Most New Jerseyans still prefer the latter option, despite recent shifts towards mail-in voting. In the 2022 primary election – the first primary election in New Jersey history to offer in-person early voting – around 59% of the electorate in 19 of the state’s 21 counties cast their ballots on Election Day, while 37% did so by mail and just 3% did so early in-person. (The other two counties, Hudson and Somerset, did not post breakdowns by vote type.)
New Jersey is a long way off from states like Colorado, which automatically sends mail-in ballots to every registered voter, or Georgia, where nearly 60% of all voters in 2022 cast their ballots via in-person early voting.

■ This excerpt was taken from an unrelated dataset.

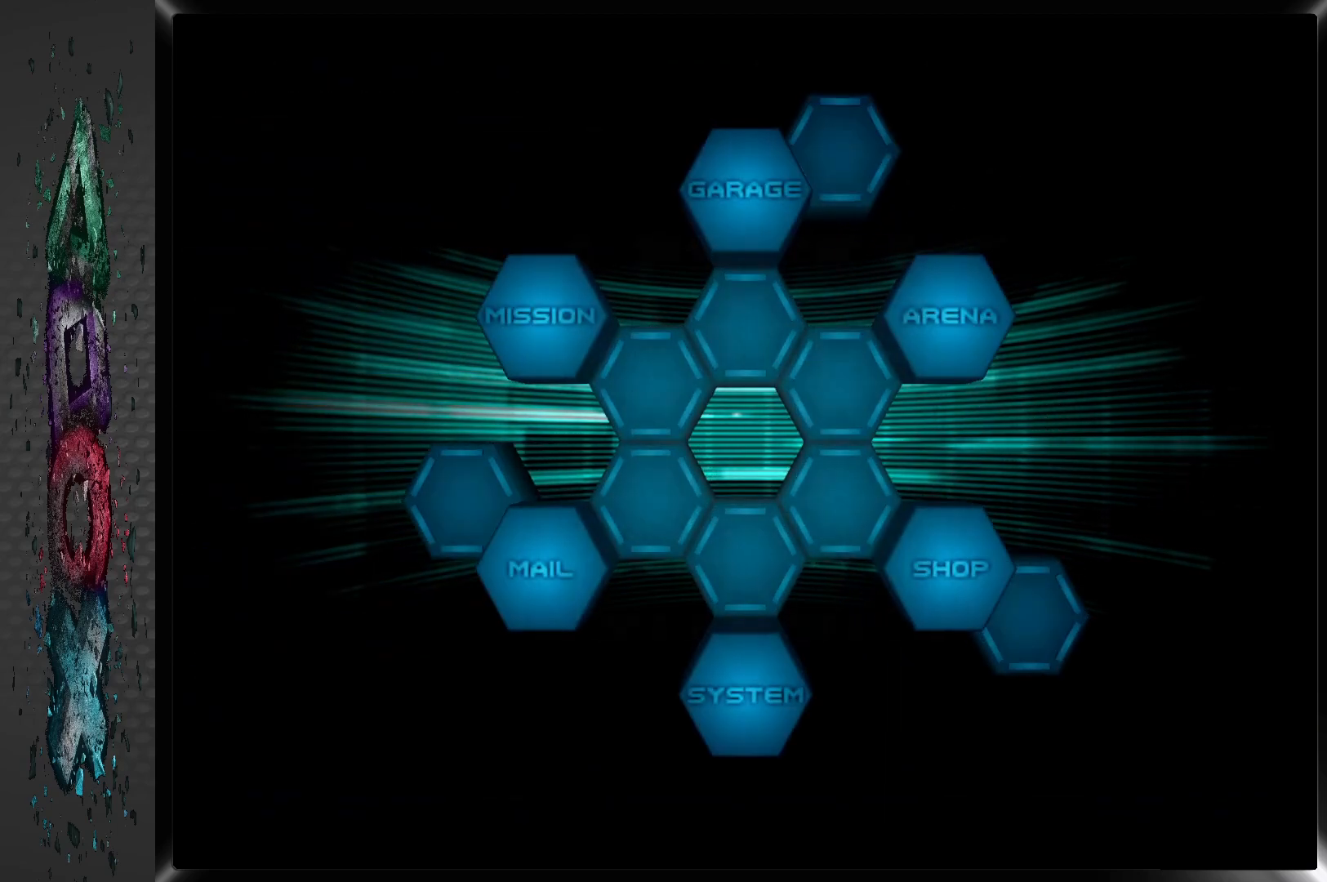
{"buttons": [], "left_stick": "center", "right_stick": "center", "events": []}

Nevertheless, there are still hundreds of thousands of voters who will likely cast ballots before primary day this year, meaning that candidates in competitive races will have to treat the next six-week stretch like one long Election Day. That’s especially true for Democrats; a slight majority of Democratic voters in the 2022 primary cast their votes by mail, at least in the 19 counties where such data are available.
Most of the top-tier races this year, though, are being fought among Republicans.
In Gloucester County, two rival Republican slates are going head-to-head, with two legislative seats and a number of countywide offices on the line. The contest began as a feud in the 3rd district between State Sen. Ed Durr (R-Logan) and Assemblywoman Beth Sawyer (R-Woolwich) and has expanded into a broader fight over the future of the Gloucester GOP.
Sawyer and her team are running entirely off-the-line, but in the neighboring 4th legislative district, the fight is more evenly matched. There, Gloucester County Commissioner Nick DeSilvio (R-Franklin) has the Gloucester GOP line against former Washington Township Councilman Christopher Del Borrello, while Del Borrello has the line in Camden and Atlantic Counties.
The 3rd and 4th district fights could both have general election implications; Democrats already hold the 4th district and are trying to flip the 3rd back into their column. The same can’t be said for the solid-red 24th legislative district, where another interesting primary fight is brewing.
With Assemblyman Hal Wirths (R-Wantage) retiring and Assemblyman Parker Space (R-Wantage) running unopposed for an open Senate seat, a five-way battle has developed for the district’s two Assembly seats.
On Team Space are Sussex County Commissioner Dawn Fantasia (R-Franklin) and Chester Township Mayor Mike Inganamort; their main opponents are Warren County Commissioner Jason Sarnoski (R-Independence) and Lafayette Board of Education President Josh Aikens. A majority of the district is in Sussex County, which has no party line, so it’s anyone’s guess how the race will shake out.
In Morris County, Aikens and Sarnoski are running off the line with county commissioner candidate Paul DeGroot, who has also affiliated himself with an insurgent GOP slate in the 26th legislative district. There, State Sen. Joe Pennacchio (R-Montville) faces a challenge from Morris County Commissioner Tom Mastrangelo (R-Montville), marking the county commissioner’s third off-the-line campaign in as many years.
The lone Democratic primary that has commanded similar levels of interest, at least so far, is in the 27th district.
Two longtime legislators, State Sen./former Gov. Richard Codey (D-Roseland) and State Sen. Nia Gill (D-Roseland), were shoved into an incumbent-on-incumbent battle by the state’s new legislative map; Codey has the Democratic line and is likely to win. Adding another factor to the race is former Assemblyman Craig Stanley, who’s running for an Assembly comeback 15 years after leaving the legislature.
Another eight legislative districts will also host contested primaries – though many of them are not likely to be remotely close – as will several counties and countless cities and towns across the state.
In each, candidates have a 45-day sprint ahead of them to win over supporters and get them to the polls. With ballots soon to be arriving in voters’ hands, the race to the finish line begins now.